The American Bankers Association, an industry lobby group whose members represent 95 percent of U.S. banking assets, released a study yesterday that says banks hold only three checks out of every 10,000 beyond the one to three days the Federal Reserve System needs to give initial clearance to a check.
"The widespread perception is that bankers hold checks far longer than they have to, and in the meantime profit off a massive float," ABA President Donald Senterfitt said in a prepared statement. "The reality, however, is just the opposite."
The ABA said that when banks hold funds longer than three days, the bank is making sure it has enough time to return a check if it bounces. "It's the exceptional check that is held. It's a new account where the bank doesn't know the customer or it's a large amount," ABA spokesman Fritz Elmendorf said.
In addition to interest earned on money that is held and invested, banks collect billions of dollars in penalty fees for bounced checks, many of which would have cleared had deposited checks been credited more quickly, according to aides on the House Banking Committee. The committee estimated that U.S. banks earn more than $3.4 billion in fees from bounced checks and $290 million on "float" interest.

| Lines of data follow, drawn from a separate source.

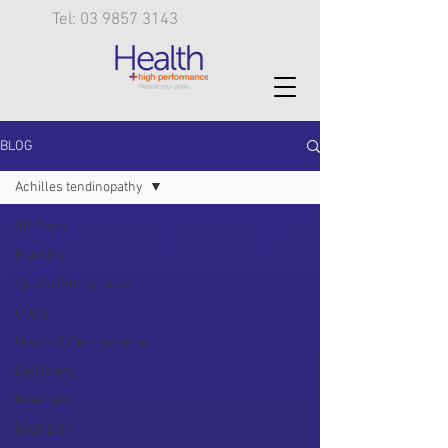
Tel: 03 9857 3143
BLOG
Achilles tendinopathy
All Posts
Running
Sports Chiropractic
Injury
Health & Performance
Calf injury
Knee pain
Back pain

Earlier this year, the House approved a bill that would place rigid limits on the holds placed on checks for business and personal customers. The Senate has not yet acted.
Bankers in the D.C. area have said that fraud will rise and they will be forced to raise fees if Congress passes the law.
Last month, the Maryland legislature killed a bill to limit check holding to three days after local bankers protested it would cost them $170 million in lost interest.
Under the proposed House bill, after three years, funds from local and in-state checks would have to be made available for withdrawal the next business day following deposit, and funds from all other checks would have to be made available after three intervening business days following deposit.
Several studies by consumer groups contradict the ABA's conclusion that banks do not abuse the check-holding privilege. Last year, for example, the United States Public Interest Research Group, a consumer lobby, found that more than 70 percent of 669 financial institutions in 10 states hold local checks for three or more days.
For its study, the ABA surveyed 279 U.S. commercial banks with assets of more than $300 million.